What to do = Transcribe the lines below verbatim, skipping the images.

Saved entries
▬▬▬▬▬▬

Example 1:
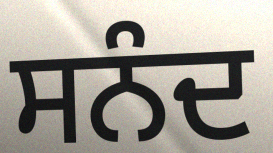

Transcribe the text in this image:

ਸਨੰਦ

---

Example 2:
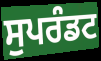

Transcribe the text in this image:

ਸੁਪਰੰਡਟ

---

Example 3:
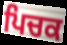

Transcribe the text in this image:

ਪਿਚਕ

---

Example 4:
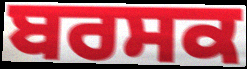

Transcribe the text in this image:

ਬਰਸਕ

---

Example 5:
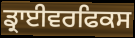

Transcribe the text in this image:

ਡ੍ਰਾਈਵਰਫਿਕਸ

▬▬▬▬▬▬

Task answer =
Example 1:

Transcribe the text in this image:

ਸਨੰਦ

---

Example 2:

Transcribe the text in this image:

ਸੁਪਰੰਡਟ

---

Example 3:

Transcribe the text in this image:

ਪਿਚਕ

---

Example 4:

Transcribe the text in this image:

ਬਰਸਕ

---

Example 5:

Transcribe the text in this image:

ਡ੍ਰਾਈਵਰਫਿਕਸ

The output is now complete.